# Circuit design help!



## pclaptop (Feb 17, 2015)

I'm picking any _engineer/small~circuit~designer_ brain for some help!

I want to create two panels that house 10 piezoelectric transducers each that will act as an intrusion deterrent when an alarm condition exists.

These transducers operate at *2.5khz sine or square wave* but need a signal generator circuit to supply that waveform to operate. I would like to just apply 12vdc to the lot but I think that would create "fried chicken"!

Basically I have a 12vdc battery source that is solar charged(_recharged_) at a location where there is no electricity. 

I believe all i need is a timer circuit with an SCR?? to handle the output, but that's as far as my design knowledge goes. Attached you will see a spec sheet for the transducers and a physical picture of the devices themselves. I got a deal on 90 of them.

Any thoughts suggestions designs ideas pointers? 

thanks in advance, chris


----------



## MPR (Aug 28, 2010)

A 555 timer can be used to produce a square wave output:

555 Variable Frequency Square Wave Generator


----------



## pclaptop (Feb 17, 2015)

thanks mpr I thought of using two 555's, a second one to modulate it some so that i get a warbling? but that's about the extent of my design capabilities!


----------

DATA SECTION
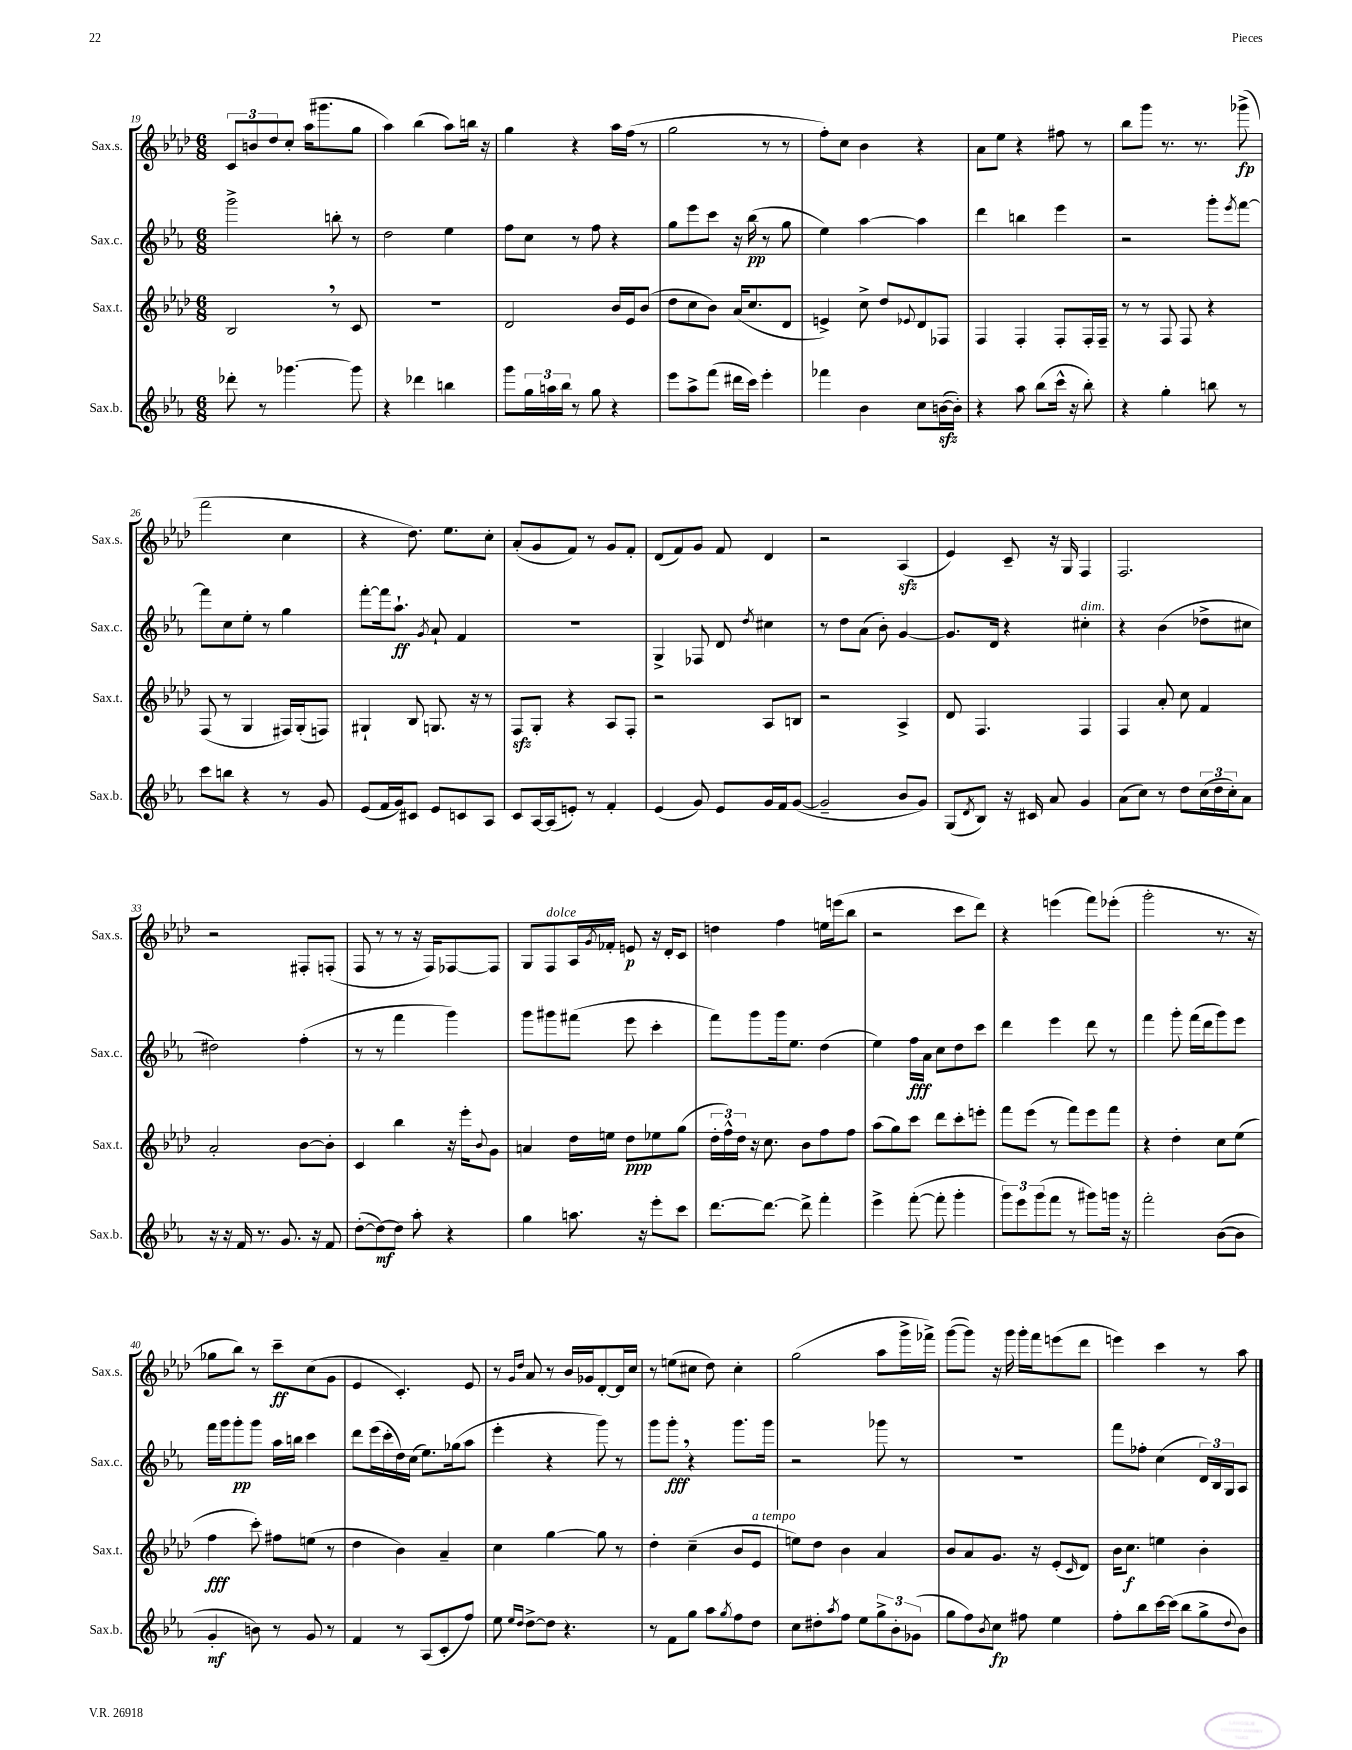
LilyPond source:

WRITTEN PROBLEM
Swap "warbling" for "wobble" and write out the circuit design thread from "## MPR (Aug" up to and including "my design capabilities!". The material has no connection to the circuit design thread.

CORRECT OUTPUT
## MPR (Aug 28, 2010)

A 555 timer can be used to produce a square wave output:

555 Variable Frequency Square Wave Generator


----------



## pclaptop (Feb 17, 2015)

thanks mpr I thought of using two 555's, a second one to modulate it some so that i get a wobble? but that's about the extent of my design capabilities!